Die Schutzzone wurde im Umfeld des Drogenkonsumraums Jedmayer eingeführt, um Anrainer und Passanten zu entlasten. Im betroffenen Bereich rund um den Westbahnhof und die angrenzenden Straßen soll der öffentliche Raum damit wieder besser nutzbar werden. Die Entwicklung der vergangenen Wochen deutet jedoch darauf hin, dass sich die Probleme nicht verschwunden sind, sondern räumlich verschoben haben.

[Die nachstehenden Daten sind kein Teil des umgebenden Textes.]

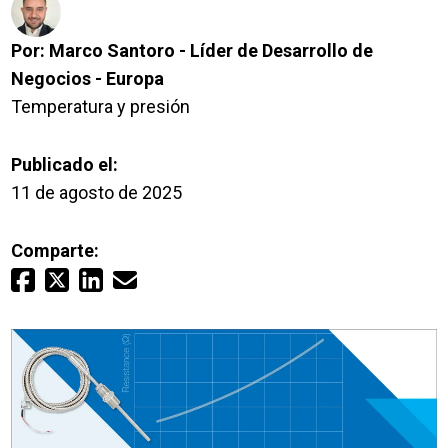
Inicio de sesión
Por:
Marco Santoro - Líder de Desarrollo de
Carreras profesionales
Negocios - Europa
Temperatura y presión
Póngase en contacto con
Publicado el:
11 de agosto de 2025
Solicitar presupuesto
Comparte: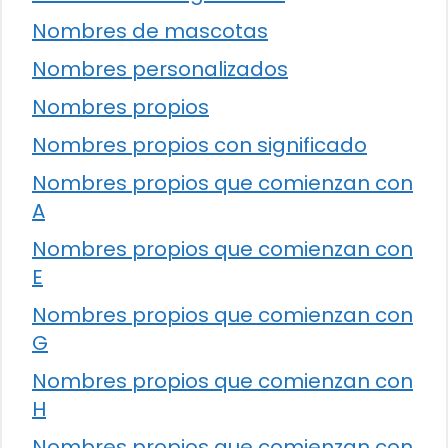
Nombres de mascotas
Nombres personalizados
Nombres propios
Nombres propios con significado
Nombres propios que comienzan con
A
Nombres propios que comienzan con
E
Nombres propios que comienzan con
G
Nombres propios que comienzan con
H
Nombres propios que comienzan con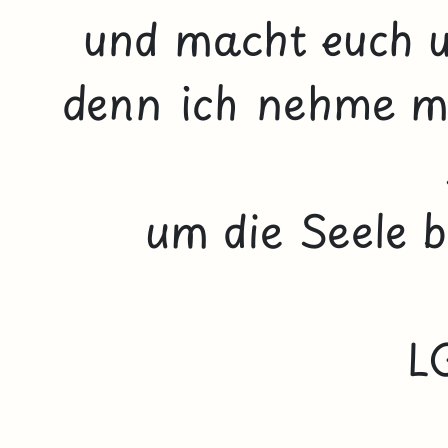
und macht euch u
denn ich nehme m
um die Seele b
L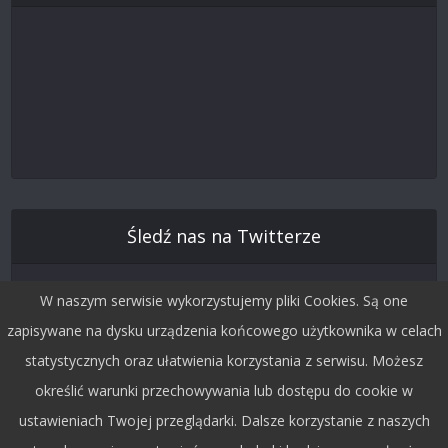
Śledź nas na Twitterze
W naszym serwisie wykorzystujemy pliki Cookies. Są one
zapisywane na dysku urządzenia końcowego użytkownika w celach
statystycznych oraz ułatwienia korzystania z serwisu. Możesz
określić warunki przechowywania lub dostępu do cookie w
ustawieniach Twojej przeglądarki. Dalsze korzystanie z naszych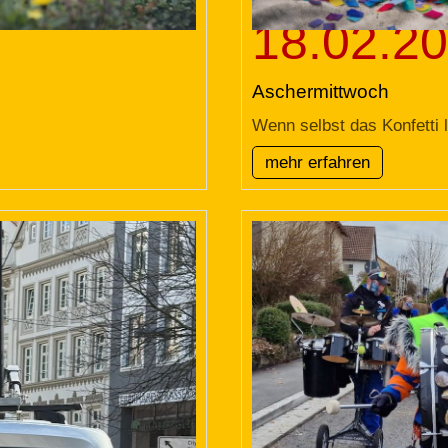
18.02.2
Aschermittwoch
Wenn selbst das Konfetti l
mehr erfahren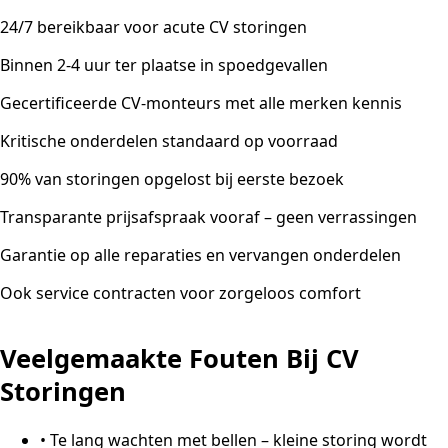
24/7 bereikbaar voor acute CV storingen
Binnen 2-4 uur ter plaatse in spoedgevallen
Gecertificeerde CV-monteurs met alle merken kennis
Kritische onderdelen standaard op voorraad
90% van storingen opgelost bij eerste bezoek
Transparante prijsafspraak vooraf – geen verrassingen
Garantie op alle reparaties en vervangen onderdelen
Ook service contracten voor zorgeloos comfort
Veelgemaakte Fouten Bij CV
Storingen
•
Te lang wachten met bellen – kleine storing wordt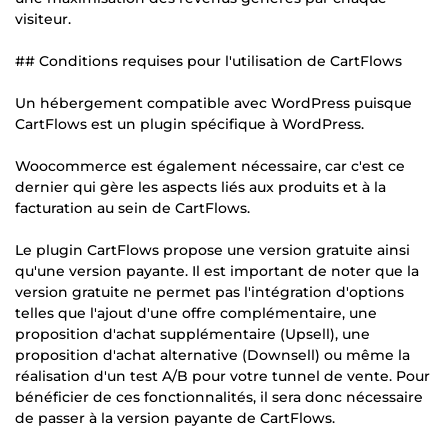
visiteur.
## Conditions requises pour l'utilisation de CartFlows
Un hébergement compatible avec WordPress puisque
CartFlows est un plugin spécifique à WordPress.
Woocommerce est également nécessaire, car c'est ce
dernier qui gère les aspects liés aux produits et à la
facturation au sein de CartFlows.
Le plugin CartFlows propose une version gratuite ainsi
qu'une version payante. Il est important de noter que la
version gratuite ne permet pas l'intégration d'options
telles que l'ajout d'une offre complémentaire, une
proposition d'achat supplémentaire (Upsell), une
proposition d'achat alternative (Downsell) ou même la
réalisation d'un test A/B pour votre tunnel de vente. Pour
bénéficier de ces fonctionnalités, il sera donc nécessaire
de passer à la version payante de CartFlows.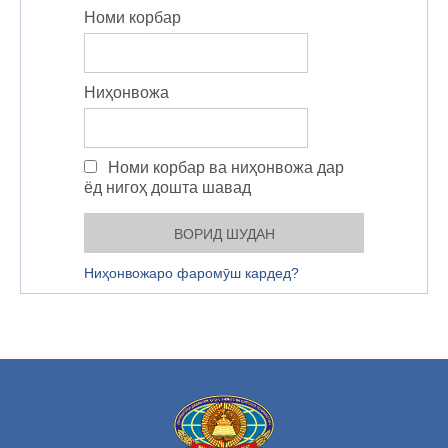
Номи корбар
Ниҳонвожа
Номи корбар ва ниҳонвожа дар
ёд нигоҳ дошта шавад
Ниҳонвожаро фаромӯш кардед?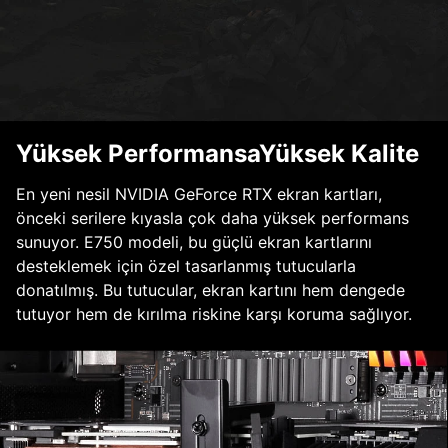
Yüksek PerformansaYüksek Kalite
En yeni nesil NVIDIA GeForce RTX ekran kartları,
önceki serilere kıyasla çok daha yüksek performans
sunuyor. E750 modeli, bu güçlü ekran kartlarını
desteklemek için özel tasarlanmış tutucularla
donatılmış. Bu tutucular, ekran kartını hem dengede
tutuyor hem de kırılma riskine karşı koruma sağlıyor.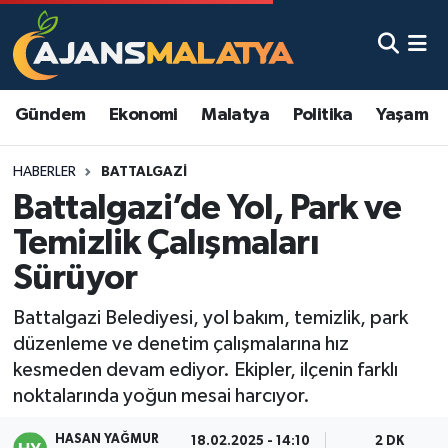
Asayiş
Malatya Nöbetçi Eczaneler
Gündem
Ekonomi
Malatya
Politika
Yaşam
Dünya
Malatya Hava Durumu
HABERLER
BATTALGAZI
Eğitim
Malatya Namaz Vakitleri
Battalgazi’de Yol, Park ve
Ekonomi
Malatya Trafik Yoğunluk Haritası
Temizlik Çalışmaları
Sürüyor
Gündem
TFF 3.Lig 2.Grup Puan Durumu ve Fikstür
Battalgazi Belediyesi, yol bakım, temizlik, park
Kadın
Tüm Manşetler
düzenleme ve denetim çalışmalarına hız
kesmeden devam ediyor. Ekipler, ilçenin farklı
Kültür & Sanat
Son Dakika Haberleri
noktalarında yoğun mesai harcıyor.
Magazin
Haber Arşivi
HASAN YAĞMUR
18.02.2025 - 14:10
2 DK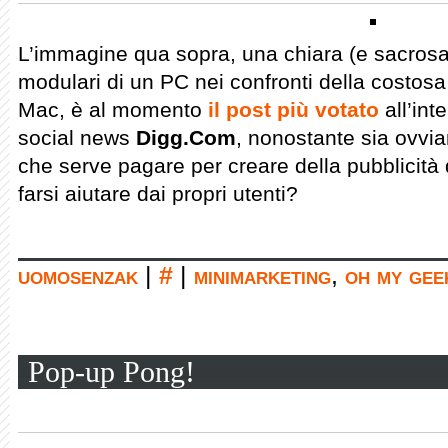
L’immagine qua sopra, una chiara (e sacrosan
modulari di un PC nei confronti della costosa
Mac, è al momento
il post più votato
all’int
social news
Digg.Com
, nonostante sia ovvia
che serve pagare per creare della pubblicità 
farsi aiutare dai propri utenti?
uomosenzak
|
#
|
minimarketing
,
oh my gee
Pop-up Pong!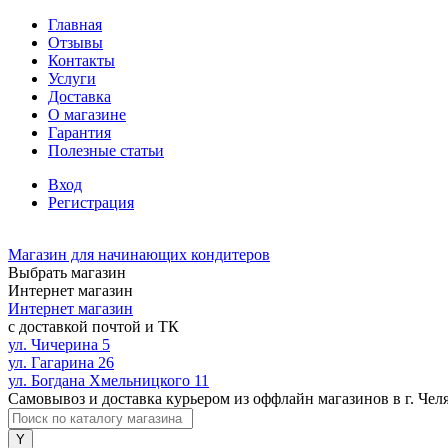
Главная
Отзывы
Контакты
Услуги
Доставка
О магазине
Гарантия
Полезные статьи
Вход
Регистрация
Магазин для начинающих кондитеров
Выбрать магазин
Интернет магазин
Интернет магазин
с доставкой почтой и ТК
ул. Чичерина 5
ул. Гагарина 26
ул. Богдана Хмельницкого 11
Самовывоз и доставка курьером из оффлайн магазинов в г. Чел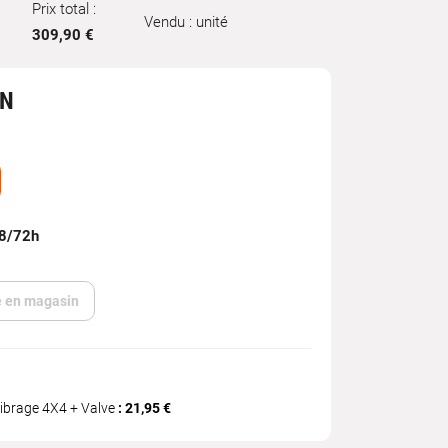
Prix total :
Vendu : unité
309,90 €
IN
48/72h
te en magasin
librage 4X4 + Valve
: 21,95 €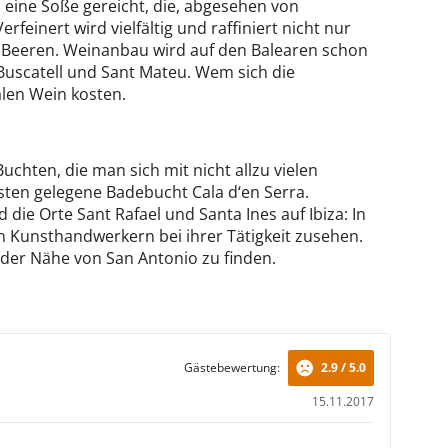
n eine Soße gereicht, die, abgesehen von
einert wird vielfältig und raffiniert nicht nur
d Beeren. Weinanbau wird auf den Balearen schon
 Buscatell und Sant Mateu. Wem sich die
alen Wein kosten.
uchten, die man sich mit nicht allzu vielen
osten gelegene Badebucht Cala d‘en Serra.
 die Orte Sant Rafael und Santa Ines auf Ibiza: In
en Kunsthandwerkern bei ihrer Tätigkeit zusehen.
der Nähe von San Antonio zu finden.
Gästebewertung:
2.9 / 5.0
15.11.2017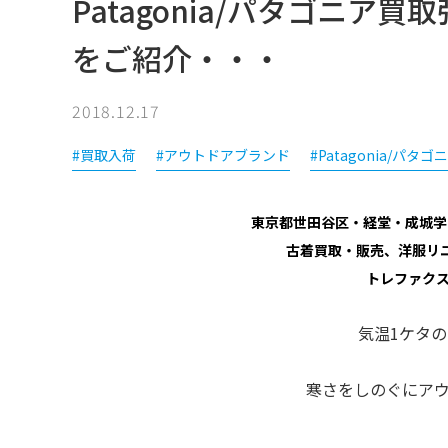
Patagonia/パタゴニ
をご紹介・・・
2018.12.17
#買取入荷
#アウトドアブランド
#Patagonia/パタゴ
東京都世田谷区・経堂・成城学
古着買取・販売、洋服リ
トレファク
気温1ケタ
寒さをしのぐにア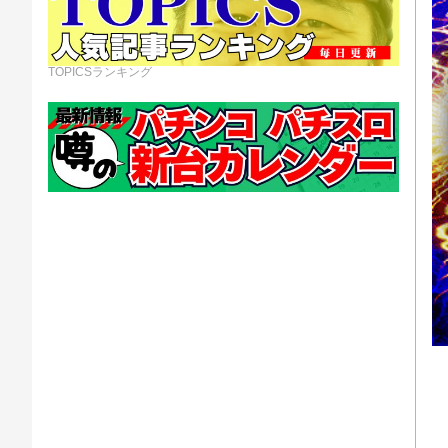
TOPICSランキング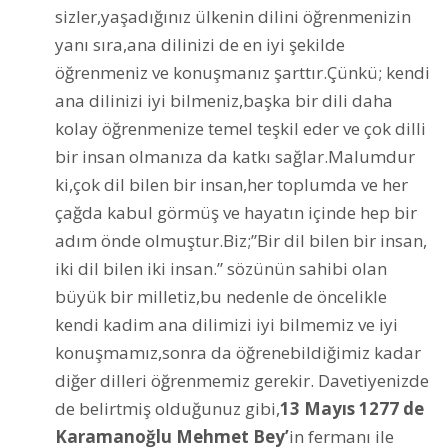
sizler,yaşadığınız ülkenin dilini öğrenmenizin
yanı sıra,ana dilinizi de en iyi şekilde
öğrenmeniz ve konuşmanız şarttır.Çünkü; kendi
ana dilinizi iyi bilmeniz,başka bir dili daha
kolay öğrenmenize temel teşkil eder ve çok dilli
bir insan olmanıza da katkı sağlar.Malumdur
ki,çok dil bilen bir insan,her toplumda ve her
çağda kabul görmüş ve hayatın içinde hep bir
adım önde olmuştur.Biz;”Bir dil bilen bir insan,
iki dil bilen iki insan.” sözünün sahibi olan
büyük bir milletiz,bu nedenle de öncelikle
kendi kadim ana dilimizi iyi bilmemiz ve iyi
konuşmamız,sonra da öğrenebildiğimiz kadar
diğer dilleri öğrenmemiz gerekir. Davetiyenizde
de belirtmiş olduğunuz gibi,
13 Mayıs 1277 de
Karamanoğlu Mehmet Bey’
in fermanı ile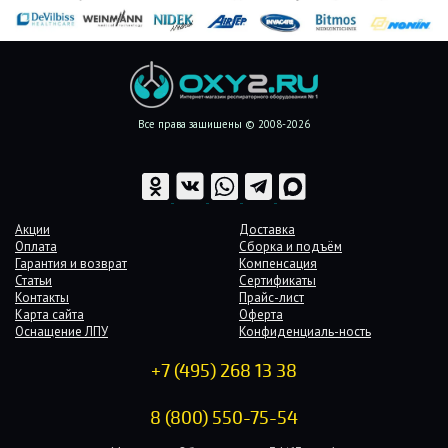
Все права защищены © 2008-2026
Акции
Доставка
Оплата
Сборка и подъём
Гарантия и возврат
Компенсация
Статьи
Сертификаты
Контакты
Прайс-лист
Карта сайта
Оферта
Оснащение ЛПУ
Конфиденциаль-ность
+7 (495) 268 13 38
8 (800) 550-75-54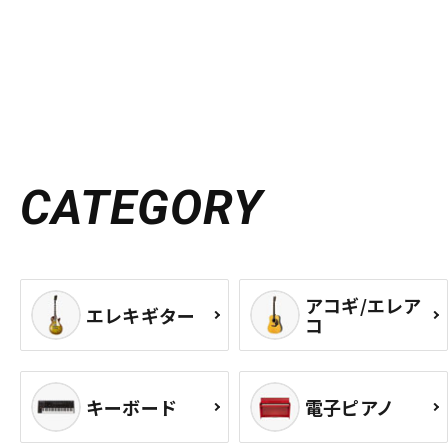
CATEGORY
アコギ/エレア
エレキギター
コ
キーボード
電子ピアノ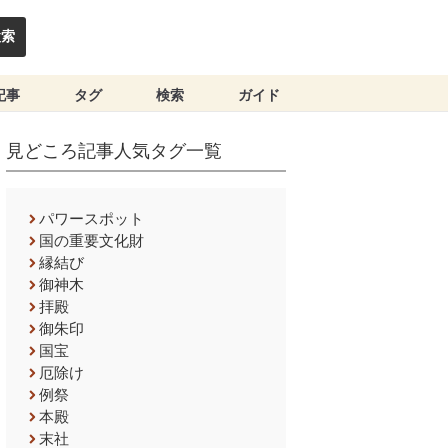
検索
記事
タグ
検索
ガイド
見どころ記事人気タグ一覧
パワースポット
国の重要文化財
縁結び
御神木
拝殿
御朱印
国宝
厄除け
例祭
本殿
末社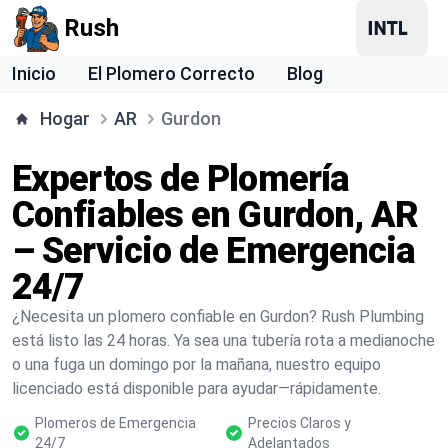
Rush
Inicio
El Plomero Correcto
Blog
Hogar
AR
Gurdon
Expertos de Plomería
Confiables en Gurdon, AR
– Servicio de Emergencia
24/7
¿Necesita un plomero confiable en Gurdon? Rush Plumbing
está listo las 24 horas. Ya sea una tubería rota a medianoche
o una fuga un domingo por la mañana, nuestro equipo
licenciado está disponible para ayudar—rápidamente.
Plomeros de Emergencia
Precios Claros y
24/7
Adelantados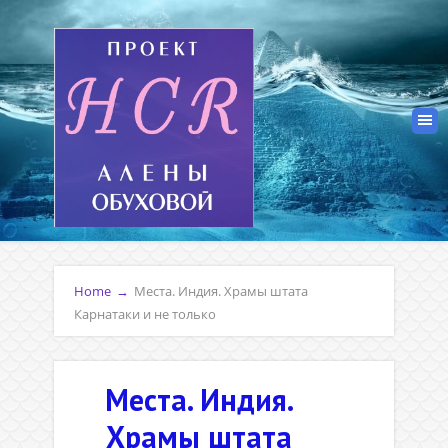
Home
→
Места. Индия. Храмы штата
Карнатаки и не только
Места. Индия.
Храмы штата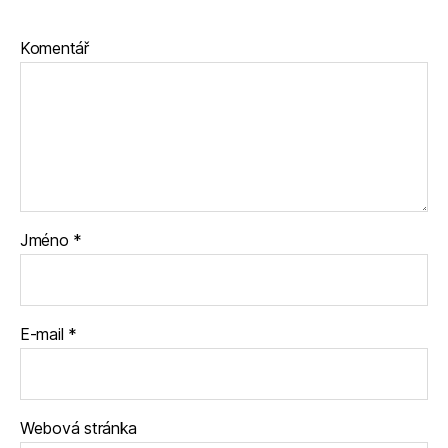
Komentář
Jméno
*
E-mail
*
Webová stránka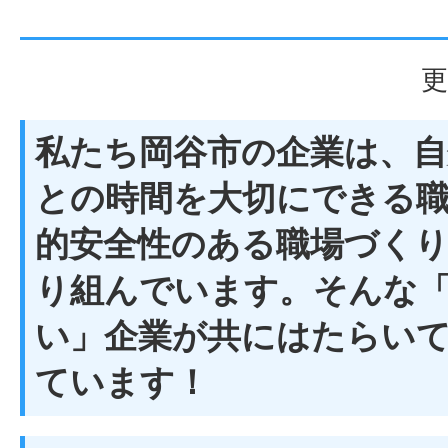
更
私たち岡谷市の企業は、自
との時間を大切にできる
的安全性のある職場づく
り組んでいます。そんな
い」企業が共にはたらい
ています！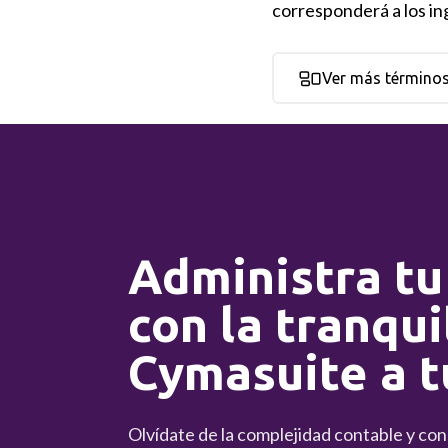
corresponderá a los in
Ver más término
Administra tu
con la tranqui
Cymasuite a t
Olvídate de la complejidad contable y co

Für die Menschen im Grätzel bedeutet das weiter Unsicherheit im Alltag. Wo sich zuvor Konsumierende und Dealer besonders sichtbar im Umfeld des Jedmayer aufhielten, treten nun andere Ecken stärker in den Vordergrund. Die neue Schutzzone und das Alkoholverbot am Westbahnhof sind damit ein Eingriff in die Szene, der kurzfristig für Ordnung sorgen soll, dessen Wirkung aber erst auf längere Sicht beurteilt werden kann.
Das Umfeld des Westbahnhofs zählt seit Jahren zu den sensiblen Orten der Stadt, weil dort öffentlicher Verkehr, Pendlerströme und soziale Brennpunkte aufeinandertreffen. Gerade deshalb sind Maßnahmen wie Schutzzonen politisch heikel: Sie sollen Sicherheit erhöhen, können aber auch dazu führen, dass sich die Probleme in benachbarte Straßenzüge verlagern. Genau dieser Effekt scheint sich nun erneut abzuzeichnen.
Ob die Regeln im Jedmayer-Grätzel dauerhaft für Entlastung sorgen, wird sich erst in den kommenden Wochen zeigen. Klar ist derzeit nur: Die Szene ist nicht verschwunden, sondern hat ihren Schwerpunkt verändert.